Ils donnent de nombreux exemples de ces luttes « irréductibles » (qu'on ne pourra pas supprimer par un appel à la bonne volonté). Il y a bien sûr les luttes entre les FAI et leurs clients (cf. la question de la neutralité de l'Internet). Il y a celles entre les partisans du partage de la culture et les gens de l'appropriation intellectuelle. Il y a celle entre les citoyens qui veulent communiquer de manière privée et les États (démocratiques ou dictatoriaux) qui veulent les espionner.
Pour chacun de ces cas, il y a apparemment des réponses techniques. Par exemple, on peut changer l'Internet pour faciliter les écoutes (projet NGN de l'UIT, sous le nom d'« interception légale », auquel avait répondu le RFC 1984). On peut au contraire chercher à rendre ces écoutes impossibles (en imposant IPsec systématiquement ?) Où on peut dire que ce n'est pas un problème technique, mais politique, et que les ingénieurs ne doivent pas intervenir pour imposer telle ou telle politique.
Car, c'est un point central de l'article, l'architecture technique n'est pas neutre. Elle va rendre plus ou moins facile telle ou telle politique.

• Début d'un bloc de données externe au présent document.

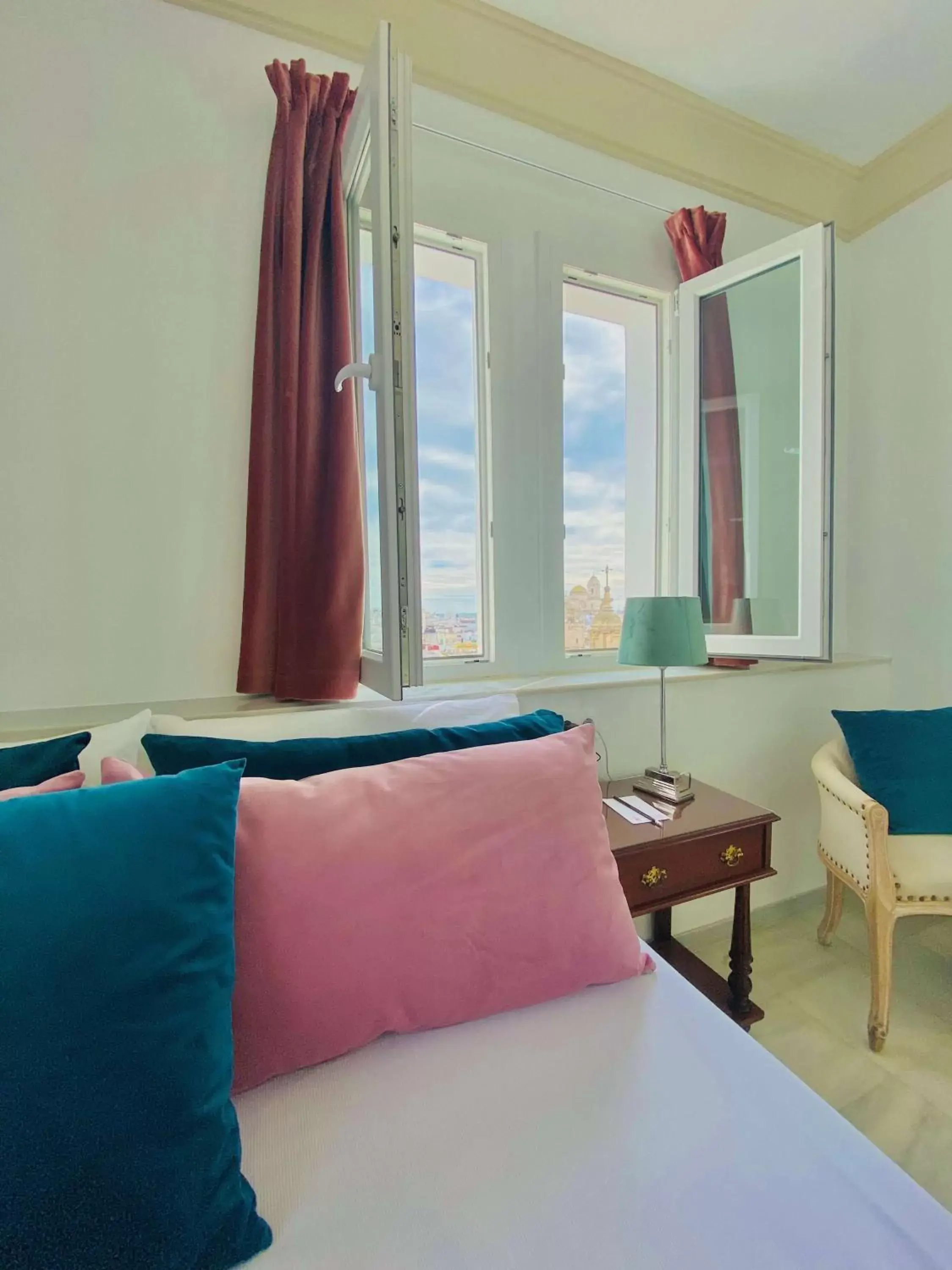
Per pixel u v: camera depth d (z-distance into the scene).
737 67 1.80
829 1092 1.31
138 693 1.39
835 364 1.98
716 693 1.91
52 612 1.31
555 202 1.83
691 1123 0.67
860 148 2.18
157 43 1.34
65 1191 0.47
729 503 2.13
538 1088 0.72
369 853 0.79
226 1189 0.54
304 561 1.40
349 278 1.45
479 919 0.81
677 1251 0.53
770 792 2.04
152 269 1.36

Si les auteurs ne citent pas Lawrence Lessig, on ne peut que penser à son fameux « The code is the law », qui disait à peu près la même chose.
Donc, les recommandations des auteurs aux gens qui font l'Internet de demain sont : méfiez-vous des systèmes trop rigides, qui craqueront forcément sous la pression de telle ou telle partie à la lutte. Concevez des systèmes souples, où des choix différents pourront être exprimés.

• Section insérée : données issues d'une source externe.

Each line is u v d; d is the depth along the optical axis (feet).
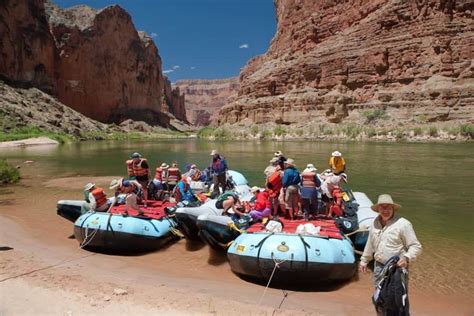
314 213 32.63
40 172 81.61
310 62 274.77
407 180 67.92
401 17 241.35
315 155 112.78
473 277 27.32
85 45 350.43
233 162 97.76
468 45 210.59
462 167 83.66
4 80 256.73
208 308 21.63
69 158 112.88
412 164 88.99
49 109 258.37
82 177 73.82
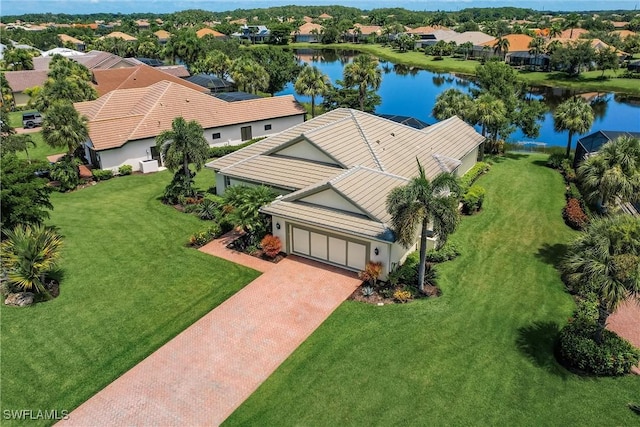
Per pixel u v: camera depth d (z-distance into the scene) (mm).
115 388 16938
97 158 41344
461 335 19453
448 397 16297
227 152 47125
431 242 26234
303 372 17516
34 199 24078
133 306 21703
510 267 24922
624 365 17266
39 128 58750
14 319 20719
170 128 43938
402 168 30812
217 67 82312
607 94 87688
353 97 62469
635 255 16625
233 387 16906
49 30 186250
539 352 18469
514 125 47656
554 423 15266
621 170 24875
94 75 67812
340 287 23062
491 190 36562
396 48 159625
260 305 21672
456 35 152250
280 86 77938
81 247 27312
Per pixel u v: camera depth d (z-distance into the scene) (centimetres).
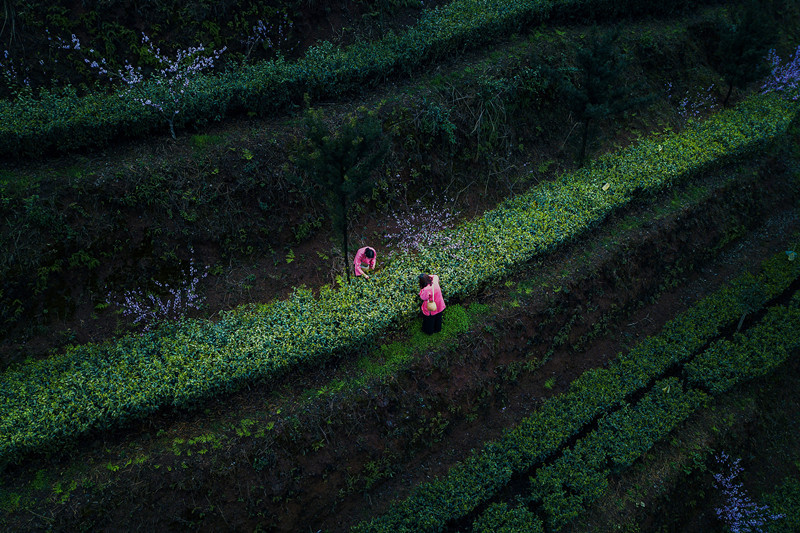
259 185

Un bon exemple donné dans l'article est celui du
DNS. Celui-ci sert à la fois à des fonctions de
nommage stable des machines et des services (pour lesquelles l'identificateur
utilisé n'a pas d'importance, il pourrait être numérique) et
d'expression d'une identité sur le réseau (avec des cas extrême comme
Amazon.com qui utilise son nom de domaine comme nom commercial). La seconde fonction mène
forcément à des conflits (tout le monde veut avoir
sex.com
et
s'appeler du nom d'une marque est risqué). Il
aurait donc été préférable de séparer ces deux fonctions, laissant la
première libre de la lutte pour les noms. Cela ne résoudrait pas les
nombreux problèmes posés par cette lutte mais, au moins, elle ne
déborderait pas sur des fonctions opérationnelles utiles. Plus
généralement, il s'agit, non pas de nier la politique (et les luttes)
mais de la séparer, autant que possible (l'article est très détaillé
et reconnait bien que ce n'est pas facile), de la technique.

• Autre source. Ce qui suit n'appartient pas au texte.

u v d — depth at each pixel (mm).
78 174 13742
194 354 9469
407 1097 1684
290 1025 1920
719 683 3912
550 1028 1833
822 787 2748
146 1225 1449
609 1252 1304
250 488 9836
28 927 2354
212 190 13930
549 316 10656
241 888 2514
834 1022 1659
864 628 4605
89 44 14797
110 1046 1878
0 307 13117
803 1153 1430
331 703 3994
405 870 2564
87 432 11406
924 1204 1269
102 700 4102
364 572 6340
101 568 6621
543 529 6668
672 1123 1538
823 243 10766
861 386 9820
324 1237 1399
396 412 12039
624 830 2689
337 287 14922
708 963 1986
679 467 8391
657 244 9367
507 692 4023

L'article donne d'autres exemples de lutte, comme le verrouilage chez un opérateur réseau via les adresses IP. Comme renuméroter son réseau est difficile (RFC 5887), le client va hésiter à changer de fournisseur. Il est donc important que l'Internet propose des mécanismes techniques pour que les adresses ne soient pas liées à un fournisseur. Autrement, l'architecture technique bloquerait la lutte... au détriment du client.
Bref, les gens qui conçoivent des nouveaux systèmes et des nouveaux protocoles sur l'Internet devraient passer un peu de temps à analyser les luttes qui en résulteront, et à essayer des les contenir (sans tenter de les supprimer).